**Excerpted text:**
──────

Site icon Alpha Edge Investing

DBS: Frasers Hospitality Trust – Buy Target Price $0.62

FY23 results powers ahead – Two leaps forward with return of MICE

Full-year DPS of 2.4426 Scts ahead of estimates. Frasers Hospitality Trust reported full-year FY23 revenue of S$123.2m (+28.5% y-o-y). Net property income for the year rose a strong 30.1% y-o-y to S$90.5m, while distributable income rose 49% y-o-y to S$52.3m. The strong operating performance was on the back of RevPAR improvements across all markets on a y-o-y basis and supported by lower cost of debt in 1H23. FY23 DPS of 2.4426Scts was 49% higher y-o-y, and ahead of our estimates. 

Gross operating revenue above pre-Covid levels for all markets except Japan. RevPAR across all major markets has exceeded pre-Covid levels, with the exception of Japan. Singapore continues to be the crown jewel with a 2H23 RevPAR of 305%, approximating 119% of pre-Covid levels. Although traditionally a seasonally high base in 1H23, we are pleasantly surprised and note that 2H23 performance amongst the Singapore assets has been well supported by MICE events and the F1 Grand Prix, which has resulted in a flat h-o-h performance.

──────

(Records from a dataset)
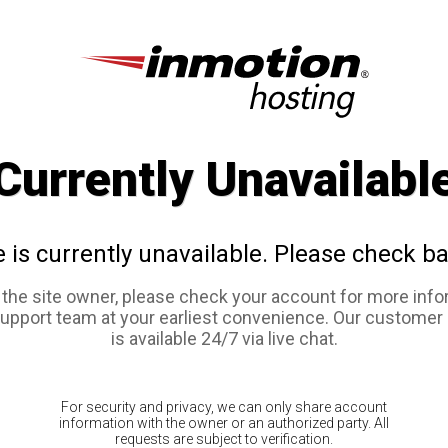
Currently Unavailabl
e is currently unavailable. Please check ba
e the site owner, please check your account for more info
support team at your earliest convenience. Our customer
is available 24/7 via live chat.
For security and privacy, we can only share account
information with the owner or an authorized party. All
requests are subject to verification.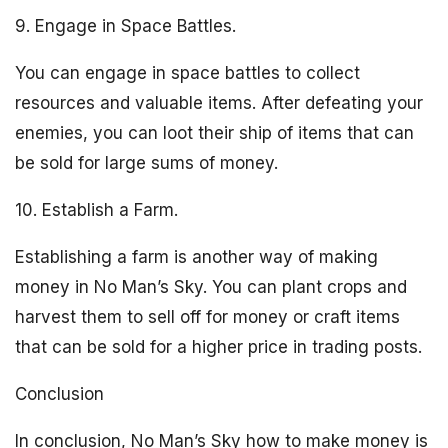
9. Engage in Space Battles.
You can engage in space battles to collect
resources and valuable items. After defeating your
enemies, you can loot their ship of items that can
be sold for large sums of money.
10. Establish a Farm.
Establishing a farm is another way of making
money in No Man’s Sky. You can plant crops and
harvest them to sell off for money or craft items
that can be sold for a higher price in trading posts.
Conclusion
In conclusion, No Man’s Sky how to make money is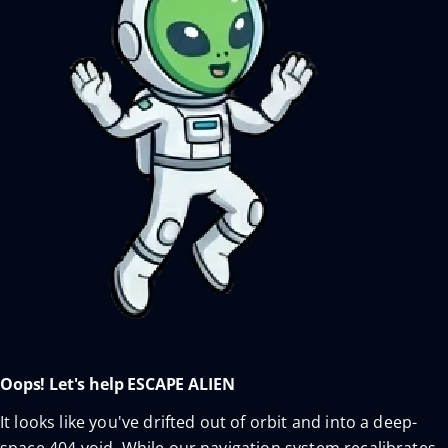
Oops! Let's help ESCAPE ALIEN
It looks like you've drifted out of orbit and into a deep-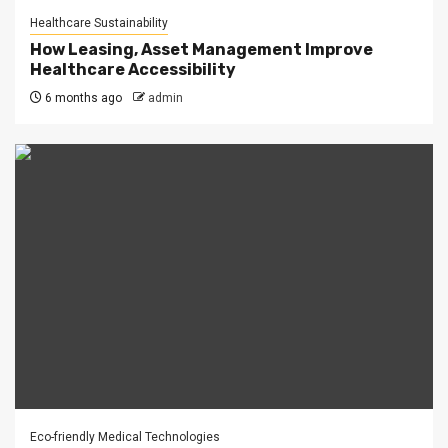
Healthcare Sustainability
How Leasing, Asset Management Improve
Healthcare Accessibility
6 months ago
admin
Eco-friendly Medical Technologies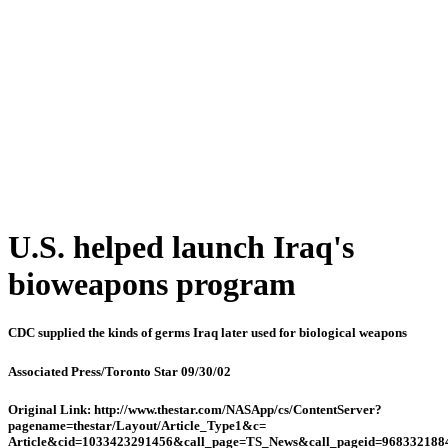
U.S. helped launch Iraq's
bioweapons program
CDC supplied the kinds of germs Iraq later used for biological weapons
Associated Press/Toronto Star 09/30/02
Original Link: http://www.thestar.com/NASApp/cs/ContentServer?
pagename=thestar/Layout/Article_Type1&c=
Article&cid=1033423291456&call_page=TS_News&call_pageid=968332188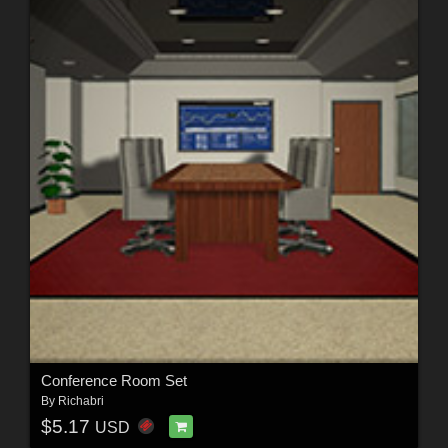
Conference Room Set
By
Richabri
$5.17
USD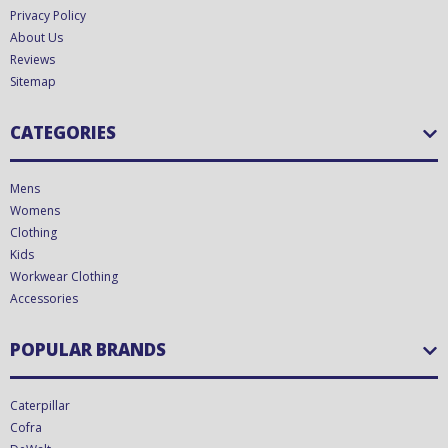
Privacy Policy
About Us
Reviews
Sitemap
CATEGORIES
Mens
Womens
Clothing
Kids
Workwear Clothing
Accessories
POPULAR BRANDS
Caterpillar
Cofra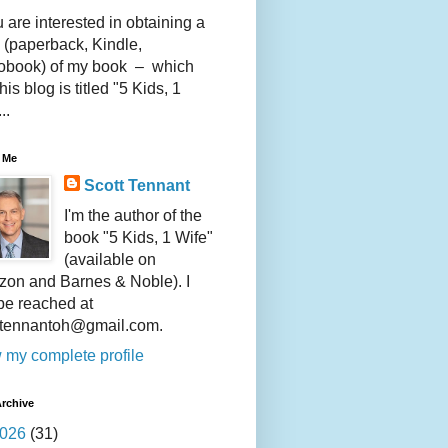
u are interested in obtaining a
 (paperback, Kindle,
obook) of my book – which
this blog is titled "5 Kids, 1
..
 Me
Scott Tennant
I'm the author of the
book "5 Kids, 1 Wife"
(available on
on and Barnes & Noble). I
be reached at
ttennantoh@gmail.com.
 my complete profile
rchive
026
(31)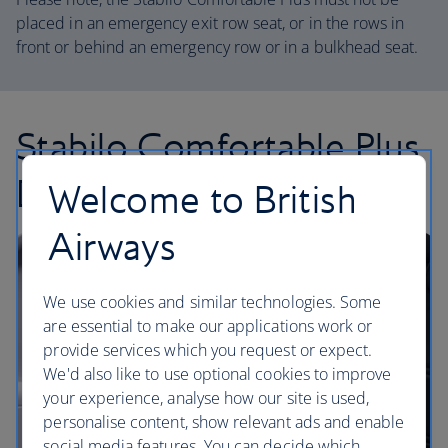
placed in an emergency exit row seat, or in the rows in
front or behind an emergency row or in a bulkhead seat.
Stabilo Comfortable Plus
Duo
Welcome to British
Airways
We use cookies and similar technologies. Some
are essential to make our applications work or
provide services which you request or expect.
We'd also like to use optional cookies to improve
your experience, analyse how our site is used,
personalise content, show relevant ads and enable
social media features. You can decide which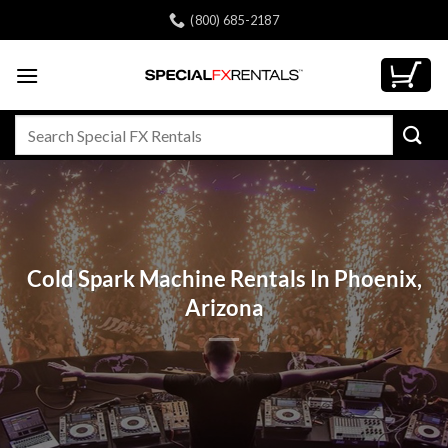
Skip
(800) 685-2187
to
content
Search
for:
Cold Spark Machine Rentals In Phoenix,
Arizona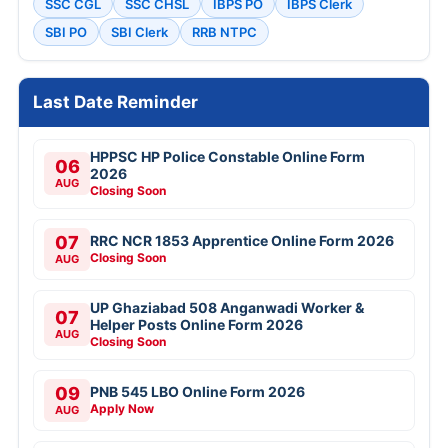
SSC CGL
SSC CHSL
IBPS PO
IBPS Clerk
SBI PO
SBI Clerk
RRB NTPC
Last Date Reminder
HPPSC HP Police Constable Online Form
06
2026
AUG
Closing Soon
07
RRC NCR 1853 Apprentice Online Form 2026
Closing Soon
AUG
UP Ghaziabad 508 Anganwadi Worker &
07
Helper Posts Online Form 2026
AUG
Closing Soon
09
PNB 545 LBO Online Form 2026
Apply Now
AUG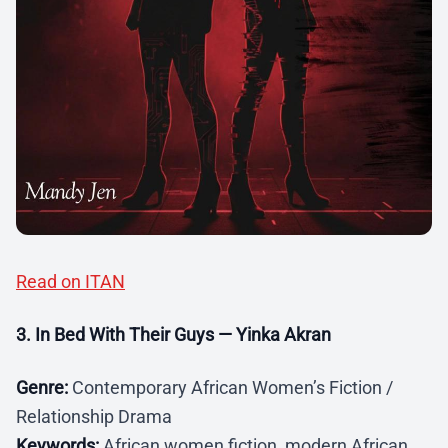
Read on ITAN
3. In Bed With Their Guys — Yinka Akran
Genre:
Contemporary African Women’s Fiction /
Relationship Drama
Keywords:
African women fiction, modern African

──────

**Activity list:**
a. In the report, rewrite the passage from "Site icon Alpha" up to and including "of our estimates.", substituting "forecasts" for "estimates".
b. Answer these questions from the report:
(i) What full-year FY23 revenue did Frasers Hospitality Trust report?
(ii) In which market has RevPAR not exceeded pre-Covid levels?
(iii) What supported the 2H23 performance of the Singapore assets?
The data is not required.

**Answers:**
a.
Site icon Alpha Edge Investing

DBS: Frasers Hospitality Trust – Buy Target Price $0.62

FY23 results powers ahead – Two leaps forward with return of MICE

Full-year DPS of 2.4426 Scts ahead of forecasts. Frasers Hospitality Trust reported full-year FY23 revenue of S$123.2m (+28.5% y-o-y). Net property income for the year rose a strong 30.1% y-o-y to S$90.5m, while distributable income rose 49% y-o-y to S$52.3m. The strong operating performance was on the back of RevPAR improvements across all markets on a y-o-y basis and supported by lower cost of debt in 1H23. FY23 DPS of 2.4426Scts was 49% higher y-o-y, and ahead of our forecasts.

b.
(i) S$123.2m (+28.5% y-o-y).
(ii) Japan.
(iii) MICE events and the F1 Grand Prix.